The main intellectual firepower comes from right-wing ideologues.
Much has been said in recent days about the resignation of Pratap Bhanu Mehta, a well-regarded academic from a premier university. He has cited pressure against his steady criticism of Mr Modi’s assault on democracy as the reason for his exit.
The Caravan magazine did a survey of some ideologically floating intellectuals who began by supporting Mr Modi but have since become his critics. Prior to the 2014 general election, Mehta was busy deflecting concerns for the future of Indian democracy in the event that Modi became prime minister, says the Caravan’s survey.

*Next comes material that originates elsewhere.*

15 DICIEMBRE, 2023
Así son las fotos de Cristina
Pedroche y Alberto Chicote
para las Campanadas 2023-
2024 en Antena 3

As early as December 2012, after Modi secured a fresh term as chief minister of Gujarat, Mehta published a piece titled ‘A Modi-fied politics’. In it, he backed the politician’s eligibility for national leadership, and addressed the persistent criticism of Modi for having watched over anti-Muslim pogroms in his state in 2002, soon after he first took charge of it. “You can look at the convictions of Modi’s cabinet colleagues and point to those as proxy proof of his culpability,” Mehta wrote.

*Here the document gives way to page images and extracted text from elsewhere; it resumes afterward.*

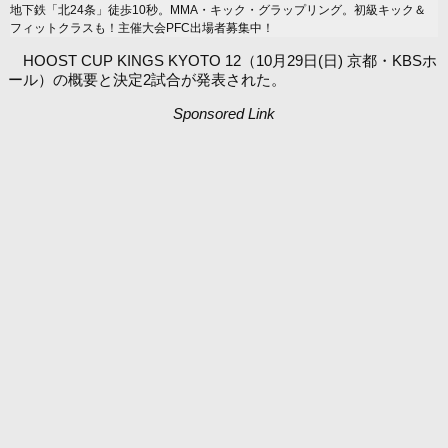
地下鉄「北24条」徒歩10秒。MMA・キック・グラップリング。初級キック＆
フィットクラスも！主催大会PFC出場者募集中！
HOOST CUP KINGS KYOTO 12（10月29日(日) 京都・KBSホ
ール）の概要と決定2試合が発表された。
Sponsored Link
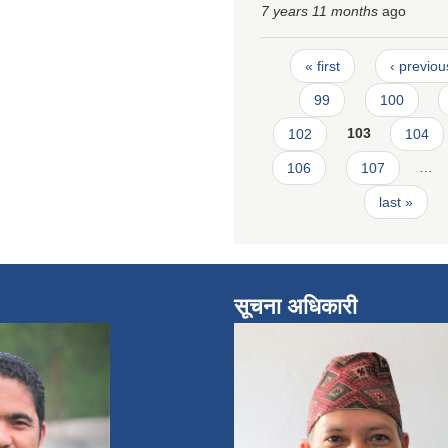
7 years 11 months
ago
Pages
« first
‹ previou
99
100
102
103
104
106
107
…
last »
सूचना अधिकारी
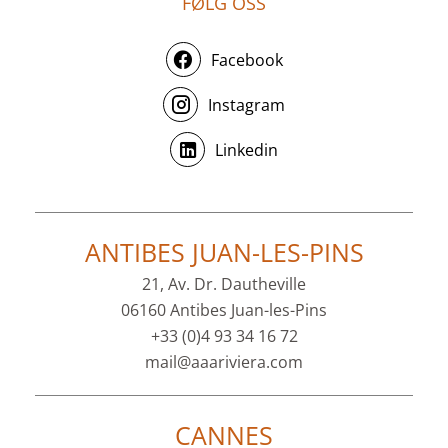
FØLG OSS
Facebook
Instagram
Linkedin
ANTIBES JUAN-LES-PINS
21, Av. Dr. Dautheville
06160 Antibes Juan-les-Pins
+33 (0)4 93 34 16 72
mail@aaariviera.com
CANNES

Among those colleagues was Maya Kodnani, Gujarat’s minister for women and child development until 2009, who was later given a life sentence for organising a massacre in 2002. (The Gujarat High Court granted bail to Kodnani in 2014, shortly after Modi became prime minister, and acquitted her last year.) But, Mehta, says the survey, added: “You can also look at them and wonder why so many Congress cabinet ministers still have not been made to answer for 1984” — when Congress leaders led anti-Sikh pogroms in Delhi. “The point is not to use 1984 to politically exonerate Modi. The point is that it is hard to attack evil when we so widely condone it in other contexts.”
This was a roundabout way, according to Caravan, of saying what Modi’s defenders have always said when confronted with his bloody legacy — that all those who point it out are Congress minions. Mehta wrote that “those worried about Modi need to set their own house in order”, and that “attacks on him have a self-incriminating quality”. The apparent suggestion, according to the survey, was that it was best not to criticise Modi at all. This approach also ignored the fact that Modi’s critics included people who had long condemned the Congress’s evasion of responsibility for 1984.

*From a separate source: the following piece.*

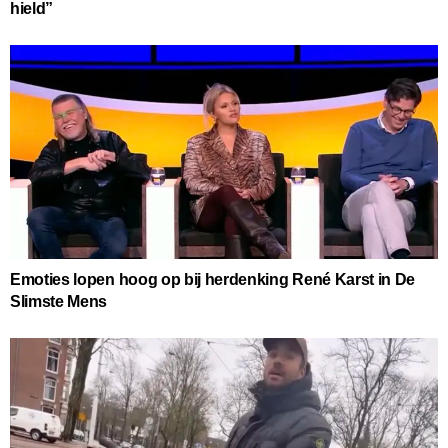
hield”
Emoties lopen hoog op bij herdenking René Karst in De
Slimste Mens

The magazine quotes a number of other intellectuals who switched sides. One counts this as a blessing when the largest left party has taken leave of its senses to oppose Mamata Banerjee. It sees her as a legitimate target with the BJP if not worse.
There is intellectual wrangling between the CPI-M and CPI-ML about the strategy in West Bengal. The CPI-ML has opposed the CPI-M’s decision to fight Mamata Banerjee. The two communist parties had been together in the Bihar fray with Lalu Yadav, and they did quite well for themselves as a united opposition to the BJP. At one point the CPI-M and Mehta seem to speak in a similar voice. “We are not on the high tide of fascism,” Mehta reassured his readers not too long ago. “It is more about a complicated country feeling its way through difficult times, fed up with old power structures. The ‘F’ word has become a substitute for real thinking.”
In August 2014, Ashutosh Varshney, an Indian professor at Brown University, hailed Modi for being “pragmatic” rather than dogmatic on Hindu nationalism. Varshney, who has since changed his position, conceded, according to Caravan’s survey of intellectuals switching sides, that the RSS “will get personnel representation, especially in the party and in cultural and educational institutions”, but, he reassured readers, so long as Modi maintained his authority “it will not be able to dictate larger policy, economic or cultural”. It’s become difficult to tell the left, liberal and right from each other.
The writer is Dawn’s correspondent in Delhi.